Uses Google DNS-over-HTTPS API for fast and secure DNS queries. Supports all common DNS record types.
Record Types Reference
About this tool
DNS (Domain Name System) is the internet's address book: it translates human-readable domain names (like example.com) into IP addresses that computers use to route traffic. A DNS lookup queries one or more of the record types stored for a domain. Common types include A (IPv4 address), AAAA (IPv6 address), CNAME (alias to another domain), MX (mail server), NS (authoritative name servers), TXT (arbitrary text—used for SPF, DKIM, and domain verification), and SOA (authoritative zone information). This tool queries Google Public DNS over HTTPS (DNS-over-HTTPS) and displays the results for any domain and record type.
How to use
- 1Type a domain name (e.g. example.com) into the input field — no http:// prefix needed.
- 2Choose the DNS record type: A, AAAA, CNAME, MX, NS, TXT, or SOA.
- 3Click "Lookup" — results are fetched from Google Public DNS over HTTPS.
- 4Click the copy icon next to any record to copy its value.
Frequently asked questions
- What are the most important DNS record types?
- A maps a domain to an IPv4 address.
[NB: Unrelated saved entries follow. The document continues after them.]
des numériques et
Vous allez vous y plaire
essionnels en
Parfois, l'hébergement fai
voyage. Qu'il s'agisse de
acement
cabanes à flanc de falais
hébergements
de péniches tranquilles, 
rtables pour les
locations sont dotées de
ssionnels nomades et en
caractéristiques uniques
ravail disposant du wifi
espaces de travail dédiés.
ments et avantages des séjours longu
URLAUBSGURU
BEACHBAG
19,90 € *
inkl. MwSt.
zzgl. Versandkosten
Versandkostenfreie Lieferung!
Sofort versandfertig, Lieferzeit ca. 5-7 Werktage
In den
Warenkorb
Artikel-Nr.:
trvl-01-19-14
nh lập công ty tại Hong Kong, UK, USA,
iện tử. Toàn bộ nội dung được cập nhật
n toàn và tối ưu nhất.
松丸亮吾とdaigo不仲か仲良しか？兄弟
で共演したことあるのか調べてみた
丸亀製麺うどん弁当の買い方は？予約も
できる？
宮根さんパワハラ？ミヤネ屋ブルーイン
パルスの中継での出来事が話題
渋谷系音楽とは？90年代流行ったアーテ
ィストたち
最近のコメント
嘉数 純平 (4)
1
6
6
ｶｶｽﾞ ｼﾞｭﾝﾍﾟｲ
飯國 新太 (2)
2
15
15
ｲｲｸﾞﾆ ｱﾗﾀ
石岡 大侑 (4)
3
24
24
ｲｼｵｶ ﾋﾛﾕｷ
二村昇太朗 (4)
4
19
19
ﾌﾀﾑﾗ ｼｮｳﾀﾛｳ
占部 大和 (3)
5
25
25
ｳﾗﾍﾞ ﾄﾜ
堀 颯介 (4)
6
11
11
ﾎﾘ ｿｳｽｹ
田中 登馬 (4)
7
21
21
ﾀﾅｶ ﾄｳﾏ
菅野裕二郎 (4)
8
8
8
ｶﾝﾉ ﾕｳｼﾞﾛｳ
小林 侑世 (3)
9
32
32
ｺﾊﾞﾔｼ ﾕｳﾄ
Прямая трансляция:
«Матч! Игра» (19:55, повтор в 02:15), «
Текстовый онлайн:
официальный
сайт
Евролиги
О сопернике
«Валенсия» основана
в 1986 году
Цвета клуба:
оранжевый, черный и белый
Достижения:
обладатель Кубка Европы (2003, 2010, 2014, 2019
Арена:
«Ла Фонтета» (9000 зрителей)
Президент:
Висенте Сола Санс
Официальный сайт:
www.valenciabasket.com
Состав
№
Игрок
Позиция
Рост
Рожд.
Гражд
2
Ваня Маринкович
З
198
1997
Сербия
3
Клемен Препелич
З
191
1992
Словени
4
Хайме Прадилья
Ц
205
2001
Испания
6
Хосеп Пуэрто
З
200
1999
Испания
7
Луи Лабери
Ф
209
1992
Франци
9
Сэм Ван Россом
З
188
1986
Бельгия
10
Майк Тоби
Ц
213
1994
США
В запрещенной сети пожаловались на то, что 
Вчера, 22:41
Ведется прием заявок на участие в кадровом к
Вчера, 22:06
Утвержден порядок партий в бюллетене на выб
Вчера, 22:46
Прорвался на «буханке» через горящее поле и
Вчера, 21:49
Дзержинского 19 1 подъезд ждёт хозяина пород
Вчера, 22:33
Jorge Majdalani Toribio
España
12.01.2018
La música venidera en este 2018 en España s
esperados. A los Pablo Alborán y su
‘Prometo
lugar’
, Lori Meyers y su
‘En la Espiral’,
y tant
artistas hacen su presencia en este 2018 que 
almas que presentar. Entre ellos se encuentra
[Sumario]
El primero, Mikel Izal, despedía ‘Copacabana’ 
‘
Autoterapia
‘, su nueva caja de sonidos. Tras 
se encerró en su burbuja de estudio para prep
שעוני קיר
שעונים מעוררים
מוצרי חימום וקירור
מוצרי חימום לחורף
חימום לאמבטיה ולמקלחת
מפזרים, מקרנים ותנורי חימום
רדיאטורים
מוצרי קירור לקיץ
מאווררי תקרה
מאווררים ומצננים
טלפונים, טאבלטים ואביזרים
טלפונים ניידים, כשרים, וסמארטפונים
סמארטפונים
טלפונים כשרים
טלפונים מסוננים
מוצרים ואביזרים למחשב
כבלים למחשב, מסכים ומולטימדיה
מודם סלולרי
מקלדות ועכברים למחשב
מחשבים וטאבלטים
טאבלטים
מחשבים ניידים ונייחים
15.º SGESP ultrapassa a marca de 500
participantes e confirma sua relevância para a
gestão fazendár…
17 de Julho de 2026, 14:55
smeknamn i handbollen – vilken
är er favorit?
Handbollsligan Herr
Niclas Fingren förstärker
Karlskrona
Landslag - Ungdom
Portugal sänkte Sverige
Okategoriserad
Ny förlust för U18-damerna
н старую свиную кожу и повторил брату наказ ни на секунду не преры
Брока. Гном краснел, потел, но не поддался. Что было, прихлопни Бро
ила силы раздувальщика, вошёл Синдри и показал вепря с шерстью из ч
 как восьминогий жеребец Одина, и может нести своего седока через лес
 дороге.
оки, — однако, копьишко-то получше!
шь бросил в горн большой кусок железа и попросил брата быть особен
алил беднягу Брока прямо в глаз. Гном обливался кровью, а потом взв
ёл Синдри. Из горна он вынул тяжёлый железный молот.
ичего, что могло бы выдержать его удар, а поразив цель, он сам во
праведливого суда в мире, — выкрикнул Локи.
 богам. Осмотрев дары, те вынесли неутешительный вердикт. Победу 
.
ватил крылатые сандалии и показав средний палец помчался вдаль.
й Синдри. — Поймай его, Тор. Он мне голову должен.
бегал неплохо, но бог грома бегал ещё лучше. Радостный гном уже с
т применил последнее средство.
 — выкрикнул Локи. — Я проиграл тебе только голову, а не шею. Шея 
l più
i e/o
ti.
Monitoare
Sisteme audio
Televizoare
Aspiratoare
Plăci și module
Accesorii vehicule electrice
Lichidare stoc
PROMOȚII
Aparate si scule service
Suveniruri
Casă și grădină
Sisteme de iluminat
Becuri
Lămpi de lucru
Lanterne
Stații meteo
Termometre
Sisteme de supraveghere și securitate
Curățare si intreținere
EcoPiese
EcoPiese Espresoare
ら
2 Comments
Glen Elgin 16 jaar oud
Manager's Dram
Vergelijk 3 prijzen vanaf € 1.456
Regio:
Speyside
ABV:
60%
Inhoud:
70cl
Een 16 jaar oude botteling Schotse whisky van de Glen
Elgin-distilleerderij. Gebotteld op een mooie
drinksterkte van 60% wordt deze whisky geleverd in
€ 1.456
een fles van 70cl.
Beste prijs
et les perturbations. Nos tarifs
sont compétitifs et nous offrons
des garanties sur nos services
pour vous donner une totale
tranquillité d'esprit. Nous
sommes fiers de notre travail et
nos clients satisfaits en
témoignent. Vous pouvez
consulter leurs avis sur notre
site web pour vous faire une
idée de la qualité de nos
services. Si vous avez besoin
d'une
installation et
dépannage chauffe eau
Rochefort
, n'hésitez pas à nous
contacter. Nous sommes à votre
AAAA maps to an IPv6 address. CNAME creates an alias from one hostname to another. MX specifies which server handles email for a domain. NS lists the authoritative name servers. TXT stores text—commonly used for SPF (email authorization), DKIM (email signing), and domain ownership verification. SOA contains zone authority information.
- What is TTL in DNS?
- TTL (Time To Live) is the number of seconds a resolver may cache a record before fetching it again. A TTL of 300 = 5 minutes. Low TTL (60–300s) allows faster propagation when you change records; high TTL (3600–86400s) reduces DNS query load. If you're about to change a record, lower its TTL 24 hours in advance.
- Why do DNS changes take time to propagate?
- Because resolvers around the world cache records for their full TTL. After you update a record, resolvers that cached the old value keep serving it until their TTL expires. Full global propagation typically takes minutes to a few hours for short TTLs, and up to 48 hours for records with TTL = 86400.
- What is the difference between a CNAME and an A record?
- An A record directly maps a hostname to an IP address. A CNAME creates an alias that points to another hostname, which is then resolved to an IP. For example, www.example.com CNAME → example.com → A 93.184.216.34. CNAMEs are useful when hosting on platforms with dynamic IPs (like CDNs)—all CNAMEs update automatically when the target A record changes.